The impacts of proposed changes to payments for intangible assets to a foreign associated entity
14 April 2023
On 31 March 2023, the Australian Treasury issued the exposure draft (ED) on denying deductions of payments made for the use of intangible assets to associated entities located in low tax jurisdictions. The object of this proposed legislation is to deter Significant Global Entities (SGE) from avoiding tax by structuring their arrangements relating to the use of intangible assets.
The proposed changes are pursuant to the announcements made in the 2022‑23 Federal Budget and the consultation on Multinational Tax Integrity and Tax Transparency. The ED is open for comments from stakeholders until 28 April 2023. The proposed date of effect is for payments made on or after 1 July 2023, so your urgent attention is required if you may be impacted.
If the changes are enacted as proposed, an amount will not be deductible for payments made on or after 1 July 2023 if:
you are an SGE;
you pay to an associate entity, either directly or indirectly;
payment is attributable to the acquisition, use, or exploitation of an intangible asset; and
the associate entity derives income in a low corporate tax jurisdiction.
Importantly, deductibility is proposed to be denied even in cases where tax has been withheld on royalty payments.
Key points to be aware of:
1. Payment attributable to intangible assets
The proposed law seeks to capture a broad range of payments attributable to intangible arrangements, including arrangements that result in the acquisition of an intangible asset, or a right to exploit an intangible asset, or a permission to exploit an intangible asset.
The ED also requires consideration of an arrangement, including collateral contracts and legally unenforceable understandings between the parties, and includes arrangements where the payment is made directly or indirectly to an associate entity.
As an anti-avoidance provision, the proposed law also seeks to circumvent mischaracterisation of payments.
A broad definition of exploitation of intangible assets is proposed to capture a variety of ways in which intangible assets can be exploited by an SGE group, including:
the use of, marketing, selling and distributing the intangible asset;
the supply, receipt or forbearance of an intangible asset as per the ‘royalty‘ definition;
exploiting another asset that is a right or an interest in an intangible asset; and
doing anything else in respect of the intangible asset.
2. Intangible asset
The ED adopts a broad definition of “intangible assets” to include “things” as per the definition of royalty in subsection 6(1) (except paragraph (b)) of Income Tax Assessment Act 1936 and extends to a wide range of intangible assets.
The amendments include a regulation-making power to provide for the ability to prescribe new assets to which the section applies, thus allowing the Government to make timely changes to the regime.
The ED lists some examples of activities that would be considered to be within the meaning of exploiting an intangible asset, including:
the copying of an item of copyright or software;
the issuance of a licence key or other piece of information that allows access to a piece of software or a database;
accessing information contained on a database;
the deploying of or accessing the output of an algorithm;
a right to distribute products on behalf of an associate in return for consideration that involves marketing, selling or distributing the intangible asset even when that intangible asset, such as a software licence, is distributed directly from the offshore associate to the customer.
3. Low tax jurisdiction
Deductibility is to be denied only if an associate of the SGE derives income in a low corporate tax jurisdiction from exploiting an intangible asset.
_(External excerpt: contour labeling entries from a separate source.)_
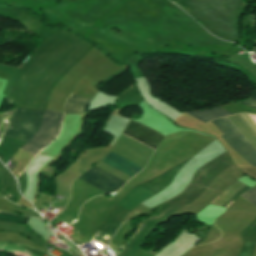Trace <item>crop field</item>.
<instances>
[{"mask_svg":"<svg viewBox=\"0 0 256 256\" xmlns=\"http://www.w3.org/2000/svg\"><path fill=\"white\" fill-rule=\"evenodd\" d=\"M123 133L155 149L160 141L166 137L147 126L132 120L129 122ZM100 162L116 169L117 171L131 178L143 169L110 151L108 152L106 157ZM78 179L92 185L93 187L107 194L117 191L125 183L124 181L110 175L109 173L97 167H93L88 172L81 175Z\"/></svg>","mask_w":256,"mask_h":256,"instance_id":"1","label":"crop field"},{"mask_svg":"<svg viewBox=\"0 0 256 256\" xmlns=\"http://www.w3.org/2000/svg\"><path fill=\"white\" fill-rule=\"evenodd\" d=\"M254 188L248 190L246 193H244L240 197H242L243 199L247 200L248 202L256 206V189Z\"/></svg>","mask_w":256,"mask_h":256,"instance_id":"9","label":"crop field"},{"mask_svg":"<svg viewBox=\"0 0 256 256\" xmlns=\"http://www.w3.org/2000/svg\"><path fill=\"white\" fill-rule=\"evenodd\" d=\"M43 113L18 108L3 136L25 142L29 141L41 126Z\"/></svg>","mask_w":256,"mask_h":256,"instance_id":"2","label":"crop field"},{"mask_svg":"<svg viewBox=\"0 0 256 256\" xmlns=\"http://www.w3.org/2000/svg\"><path fill=\"white\" fill-rule=\"evenodd\" d=\"M248 106L256 108V92L248 99L240 101Z\"/></svg>","mask_w":256,"mask_h":256,"instance_id":"10","label":"crop field"},{"mask_svg":"<svg viewBox=\"0 0 256 256\" xmlns=\"http://www.w3.org/2000/svg\"><path fill=\"white\" fill-rule=\"evenodd\" d=\"M28 217L26 216H18L9 213H0V221L2 222H9V223H22L25 224Z\"/></svg>","mask_w":256,"mask_h":256,"instance_id":"8","label":"crop field"},{"mask_svg":"<svg viewBox=\"0 0 256 256\" xmlns=\"http://www.w3.org/2000/svg\"><path fill=\"white\" fill-rule=\"evenodd\" d=\"M250 187L246 186L245 184L235 181L231 185H229L218 198H216L213 202L210 204L217 205L223 208H226V206L229 204L231 200H235V198L244 192H246ZM232 203V201H231ZM230 203V204H231ZM229 204V205H230ZM228 205V206H229Z\"/></svg>","mask_w":256,"mask_h":256,"instance_id":"5","label":"crop field"},{"mask_svg":"<svg viewBox=\"0 0 256 256\" xmlns=\"http://www.w3.org/2000/svg\"><path fill=\"white\" fill-rule=\"evenodd\" d=\"M90 101V99L71 96L65 104L64 114L85 113L84 110Z\"/></svg>","mask_w":256,"mask_h":256,"instance_id":"6","label":"crop field"},{"mask_svg":"<svg viewBox=\"0 0 256 256\" xmlns=\"http://www.w3.org/2000/svg\"><path fill=\"white\" fill-rule=\"evenodd\" d=\"M224 135L221 137L247 162L256 166V149L227 118L211 121Z\"/></svg>","mask_w":256,"mask_h":256,"instance_id":"3","label":"crop field"},{"mask_svg":"<svg viewBox=\"0 0 256 256\" xmlns=\"http://www.w3.org/2000/svg\"><path fill=\"white\" fill-rule=\"evenodd\" d=\"M63 112L45 110L44 121L37 134L20 149L36 155L59 133Z\"/></svg>","mask_w":256,"mask_h":256,"instance_id":"4","label":"crop field"},{"mask_svg":"<svg viewBox=\"0 0 256 256\" xmlns=\"http://www.w3.org/2000/svg\"><path fill=\"white\" fill-rule=\"evenodd\" d=\"M189 114L203 122H207V121H210L213 119L232 115L220 108L212 109V110L190 112Z\"/></svg>","mask_w":256,"mask_h":256,"instance_id":"7","label":"crop field"}]
</instances>
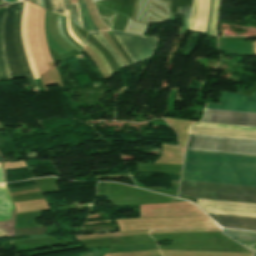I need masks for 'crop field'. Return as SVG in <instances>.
Instances as JSON below:
<instances>
[{"mask_svg":"<svg viewBox=\"0 0 256 256\" xmlns=\"http://www.w3.org/2000/svg\"><path fill=\"white\" fill-rule=\"evenodd\" d=\"M182 180L256 186V157L187 151ZM187 181L180 196L256 203V187Z\"/></svg>","mask_w":256,"mask_h":256,"instance_id":"obj_1","label":"crop field"},{"mask_svg":"<svg viewBox=\"0 0 256 256\" xmlns=\"http://www.w3.org/2000/svg\"><path fill=\"white\" fill-rule=\"evenodd\" d=\"M21 3L9 5L7 8L4 25V44L6 48V58L9 62L13 78H28L33 91H39L29 65L25 58L24 48L20 34V18L22 12Z\"/></svg>","mask_w":256,"mask_h":256,"instance_id":"obj_2","label":"crop field"},{"mask_svg":"<svg viewBox=\"0 0 256 256\" xmlns=\"http://www.w3.org/2000/svg\"><path fill=\"white\" fill-rule=\"evenodd\" d=\"M187 149L256 155V140L190 134Z\"/></svg>","mask_w":256,"mask_h":256,"instance_id":"obj_3","label":"crop field"},{"mask_svg":"<svg viewBox=\"0 0 256 256\" xmlns=\"http://www.w3.org/2000/svg\"><path fill=\"white\" fill-rule=\"evenodd\" d=\"M114 34L134 63L149 58L159 42L157 38L141 37L120 32H114Z\"/></svg>","mask_w":256,"mask_h":256,"instance_id":"obj_4","label":"crop field"},{"mask_svg":"<svg viewBox=\"0 0 256 256\" xmlns=\"http://www.w3.org/2000/svg\"><path fill=\"white\" fill-rule=\"evenodd\" d=\"M197 205L207 213L256 217V204L199 199Z\"/></svg>","mask_w":256,"mask_h":256,"instance_id":"obj_5","label":"crop field"},{"mask_svg":"<svg viewBox=\"0 0 256 256\" xmlns=\"http://www.w3.org/2000/svg\"><path fill=\"white\" fill-rule=\"evenodd\" d=\"M201 122L256 127V114L206 110Z\"/></svg>","mask_w":256,"mask_h":256,"instance_id":"obj_6","label":"crop field"},{"mask_svg":"<svg viewBox=\"0 0 256 256\" xmlns=\"http://www.w3.org/2000/svg\"><path fill=\"white\" fill-rule=\"evenodd\" d=\"M206 108L256 112V94L253 98L224 92L222 105L207 104Z\"/></svg>","mask_w":256,"mask_h":256,"instance_id":"obj_7","label":"crop field"},{"mask_svg":"<svg viewBox=\"0 0 256 256\" xmlns=\"http://www.w3.org/2000/svg\"><path fill=\"white\" fill-rule=\"evenodd\" d=\"M190 133L256 139V132L190 127Z\"/></svg>","mask_w":256,"mask_h":256,"instance_id":"obj_8","label":"crop field"},{"mask_svg":"<svg viewBox=\"0 0 256 256\" xmlns=\"http://www.w3.org/2000/svg\"><path fill=\"white\" fill-rule=\"evenodd\" d=\"M220 225L228 227L252 228L256 229V218L213 215L209 214Z\"/></svg>","mask_w":256,"mask_h":256,"instance_id":"obj_9","label":"crop field"},{"mask_svg":"<svg viewBox=\"0 0 256 256\" xmlns=\"http://www.w3.org/2000/svg\"><path fill=\"white\" fill-rule=\"evenodd\" d=\"M15 209L4 184H0V221L14 222Z\"/></svg>","mask_w":256,"mask_h":256,"instance_id":"obj_10","label":"crop field"},{"mask_svg":"<svg viewBox=\"0 0 256 256\" xmlns=\"http://www.w3.org/2000/svg\"><path fill=\"white\" fill-rule=\"evenodd\" d=\"M6 8L7 6L0 9V81L13 79L8 62L5 58V48L3 44V24Z\"/></svg>","mask_w":256,"mask_h":256,"instance_id":"obj_11","label":"crop field"},{"mask_svg":"<svg viewBox=\"0 0 256 256\" xmlns=\"http://www.w3.org/2000/svg\"><path fill=\"white\" fill-rule=\"evenodd\" d=\"M224 234L243 244L255 252L256 256V233L223 229Z\"/></svg>","mask_w":256,"mask_h":256,"instance_id":"obj_12","label":"crop field"},{"mask_svg":"<svg viewBox=\"0 0 256 256\" xmlns=\"http://www.w3.org/2000/svg\"><path fill=\"white\" fill-rule=\"evenodd\" d=\"M27 14H28V3L24 2L23 12H22V20H21L22 40H23V45H24V48H25L26 58L28 60L30 68H31V72H32L34 78L37 79L39 77H38L37 72L35 70L34 62H33L31 52H30V49H29V45H28V41H27V34H26Z\"/></svg>","mask_w":256,"mask_h":256,"instance_id":"obj_13","label":"crop field"},{"mask_svg":"<svg viewBox=\"0 0 256 256\" xmlns=\"http://www.w3.org/2000/svg\"><path fill=\"white\" fill-rule=\"evenodd\" d=\"M209 10V0H199L197 23L195 30L205 31Z\"/></svg>","mask_w":256,"mask_h":256,"instance_id":"obj_14","label":"crop field"},{"mask_svg":"<svg viewBox=\"0 0 256 256\" xmlns=\"http://www.w3.org/2000/svg\"><path fill=\"white\" fill-rule=\"evenodd\" d=\"M101 44H103L107 50L110 52L112 57L114 58L115 62L117 63L118 67H125L126 64L123 60L119 57L113 47L109 44V42L105 39V37L101 34V32L91 33Z\"/></svg>","mask_w":256,"mask_h":256,"instance_id":"obj_15","label":"crop field"},{"mask_svg":"<svg viewBox=\"0 0 256 256\" xmlns=\"http://www.w3.org/2000/svg\"><path fill=\"white\" fill-rule=\"evenodd\" d=\"M79 8H80V12H81V17H82V23H83L84 30L88 31V32L98 31L96 25L92 22L89 14H88L86 4L85 3L80 4Z\"/></svg>","mask_w":256,"mask_h":256,"instance_id":"obj_16","label":"crop field"},{"mask_svg":"<svg viewBox=\"0 0 256 256\" xmlns=\"http://www.w3.org/2000/svg\"><path fill=\"white\" fill-rule=\"evenodd\" d=\"M14 223L0 222V236H13Z\"/></svg>","mask_w":256,"mask_h":256,"instance_id":"obj_17","label":"crop field"},{"mask_svg":"<svg viewBox=\"0 0 256 256\" xmlns=\"http://www.w3.org/2000/svg\"><path fill=\"white\" fill-rule=\"evenodd\" d=\"M191 8L179 7V10H178V15H184V18H183V21H184L183 28L186 29V30L188 29V26H189V19H190Z\"/></svg>","mask_w":256,"mask_h":256,"instance_id":"obj_18","label":"crop field"},{"mask_svg":"<svg viewBox=\"0 0 256 256\" xmlns=\"http://www.w3.org/2000/svg\"><path fill=\"white\" fill-rule=\"evenodd\" d=\"M52 12L64 15V7L62 0H50Z\"/></svg>","mask_w":256,"mask_h":256,"instance_id":"obj_19","label":"crop field"},{"mask_svg":"<svg viewBox=\"0 0 256 256\" xmlns=\"http://www.w3.org/2000/svg\"><path fill=\"white\" fill-rule=\"evenodd\" d=\"M197 6H198V0H194L193 9H192V13H191L190 26H189V30H191V31H194V27H195Z\"/></svg>","mask_w":256,"mask_h":256,"instance_id":"obj_20","label":"crop field"},{"mask_svg":"<svg viewBox=\"0 0 256 256\" xmlns=\"http://www.w3.org/2000/svg\"><path fill=\"white\" fill-rule=\"evenodd\" d=\"M58 30H59V33L60 35L62 36V38L68 43L70 44L73 48H75L77 51H79L81 53L82 50H80L77 46H75L72 42H70L66 36L64 35L63 33V30H62V20H61V16L58 15Z\"/></svg>","mask_w":256,"mask_h":256,"instance_id":"obj_21","label":"crop field"},{"mask_svg":"<svg viewBox=\"0 0 256 256\" xmlns=\"http://www.w3.org/2000/svg\"><path fill=\"white\" fill-rule=\"evenodd\" d=\"M72 7H73L75 23L77 26L82 28L80 13L78 9V3L72 4Z\"/></svg>","mask_w":256,"mask_h":256,"instance_id":"obj_22","label":"crop field"},{"mask_svg":"<svg viewBox=\"0 0 256 256\" xmlns=\"http://www.w3.org/2000/svg\"><path fill=\"white\" fill-rule=\"evenodd\" d=\"M220 9V0H216V16H215V26H214V36H217V22H218V15Z\"/></svg>","mask_w":256,"mask_h":256,"instance_id":"obj_23","label":"crop field"},{"mask_svg":"<svg viewBox=\"0 0 256 256\" xmlns=\"http://www.w3.org/2000/svg\"><path fill=\"white\" fill-rule=\"evenodd\" d=\"M86 45H87L91 50H93V51L100 57V59H101V60L103 61V63L105 64V66H106V68H107V70H108V73L111 74L112 72H111L109 66L107 65L106 61H105L104 58L102 57V55H101L93 46H91L92 44L90 45V44L87 42Z\"/></svg>","mask_w":256,"mask_h":256,"instance_id":"obj_24","label":"crop field"},{"mask_svg":"<svg viewBox=\"0 0 256 256\" xmlns=\"http://www.w3.org/2000/svg\"><path fill=\"white\" fill-rule=\"evenodd\" d=\"M214 15H215V0H214V4H213V15H212L211 24H210L209 35H212V33H213Z\"/></svg>","mask_w":256,"mask_h":256,"instance_id":"obj_25","label":"crop field"},{"mask_svg":"<svg viewBox=\"0 0 256 256\" xmlns=\"http://www.w3.org/2000/svg\"><path fill=\"white\" fill-rule=\"evenodd\" d=\"M67 29H68V32L70 34V36L72 38H74L80 45L84 46V44L82 42H80L73 34V32L70 30V24H69V19H67Z\"/></svg>","mask_w":256,"mask_h":256,"instance_id":"obj_26","label":"crop field"},{"mask_svg":"<svg viewBox=\"0 0 256 256\" xmlns=\"http://www.w3.org/2000/svg\"><path fill=\"white\" fill-rule=\"evenodd\" d=\"M71 22V21H70ZM71 29L73 30V32L75 33V35L84 43L85 40L77 33L76 28L74 26V23L71 22Z\"/></svg>","mask_w":256,"mask_h":256,"instance_id":"obj_27","label":"crop field"},{"mask_svg":"<svg viewBox=\"0 0 256 256\" xmlns=\"http://www.w3.org/2000/svg\"><path fill=\"white\" fill-rule=\"evenodd\" d=\"M0 182H5L4 168H0Z\"/></svg>","mask_w":256,"mask_h":256,"instance_id":"obj_28","label":"crop field"},{"mask_svg":"<svg viewBox=\"0 0 256 256\" xmlns=\"http://www.w3.org/2000/svg\"><path fill=\"white\" fill-rule=\"evenodd\" d=\"M67 2H68V6H69L70 19H72V20H73V14H72L71 4H70V1H69V0H67ZM73 21H74V20H73Z\"/></svg>","mask_w":256,"mask_h":256,"instance_id":"obj_29","label":"crop field"},{"mask_svg":"<svg viewBox=\"0 0 256 256\" xmlns=\"http://www.w3.org/2000/svg\"><path fill=\"white\" fill-rule=\"evenodd\" d=\"M44 2H45V9L51 12L49 0H44Z\"/></svg>","mask_w":256,"mask_h":256,"instance_id":"obj_30","label":"crop field"},{"mask_svg":"<svg viewBox=\"0 0 256 256\" xmlns=\"http://www.w3.org/2000/svg\"><path fill=\"white\" fill-rule=\"evenodd\" d=\"M64 1V7H65V13H66V16L67 17H69V15H68V7H67V3H66V1L65 0H63Z\"/></svg>","mask_w":256,"mask_h":256,"instance_id":"obj_31","label":"crop field"},{"mask_svg":"<svg viewBox=\"0 0 256 256\" xmlns=\"http://www.w3.org/2000/svg\"><path fill=\"white\" fill-rule=\"evenodd\" d=\"M34 4L40 6V0H34Z\"/></svg>","mask_w":256,"mask_h":256,"instance_id":"obj_32","label":"crop field"},{"mask_svg":"<svg viewBox=\"0 0 256 256\" xmlns=\"http://www.w3.org/2000/svg\"><path fill=\"white\" fill-rule=\"evenodd\" d=\"M41 7L44 8L43 0H41Z\"/></svg>","mask_w":256,"mask_h":256,"instance_id":"obj_33","label":"crop field"},{"mask_svg":"<svg viewBox=\"0 0 256 256\" xmlns=\"http://www.w3.org/2000/svg\"><path fill=\"white\" fill-rule=\"evenodd\" d=\"M0 162H3V159H2V157L0 156Z\"/></svg>","mask_w":256,"mask_h":256,"instance_id":"obj_34","label":"crop field"},{"mask_svg":"<svg viewBox=\"0 0 256 256\" xmlns=\"http://www.w3.org/2000/svg\"><path fill=\"white\" fill-rule=\"evenodd\" d=\"M17 0H12V2H16Z\"/></svg>","mask_w":256,"mask_h":256,"instance_id":"obj_35","label":"crop field"},{"mask_svg":"<svg viewBox=\"0 0 256 256\" xmlns=\"http://www.w3.org/2000/svg\"><path fill=\"white\" fill-rule=\"evenodd\" d=\"M6 1L11 2V0H6Z\"/></svg>","mask_w":256,"mask_h":256,"instance_id":"obj_36","label":"crop field"},{"mask_svg":"<svg viewBox=\"0 0 256 256\" xmlns=\"http://www.w3.org/2000/svg\"><path fill=\"white\" fill-rule=\"evenodd\" d=\"M20 1V0H19Z\"/></svg>","mask_w":256,"mask_h":256,"instance_id":"obj_37","label":"crop field"}]
</instances>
A low corporate tax jurisdiction is one where the lowest national level corporate income tax rate under the laws of that foreign country, applicable to an SGE, is less than 15%. Where no income tax applies on a particular amount of income, the rate is treated as being nil.
For foreign countries with progressive corporate income tax rates, only the highest rate will be relevant in determining whether that country is a low corporate tax rate jurisdiction.
Where different income tax rates apply depending on the type of income derived, only the lowest tax rate is relevant for this purpose. This proposal is significant as the lowest tax rate may be applicable, regardless of whether it applies to the income from the intangible arrangement.
4. Tax preferential patent box regime
The ED also proposes to deny deductions for payments to associates where income from exploiting the intangible asset is derived in a jurisdiction determined by the Minister as providing for a preferential patent box regime without sufficient economic substance in that jurisdiction. This is intended to ensure that the legislation has the power to quickly adapt and capture any harmful patent-box regimes.
5. Applicable to SGEs
The proposed law applies to SGEs, which broadly includes entities forming part of groups, or “notional” groups, with consolidated global income of over AUD 1 billion. Given the broad definition of SGEs, the proposed ED may affect taxpayers regardless of their income or presence in Australia.
With 1 July 2023 just around the corner, we recommend that taxpayers revisit their related party arrangements to identify potential exposure now given the broad scope of the proposed legislation.
The views and opinions expressed in this article are those of the author/s and do not necessarily reflect the thought or position of Findex Group Limited.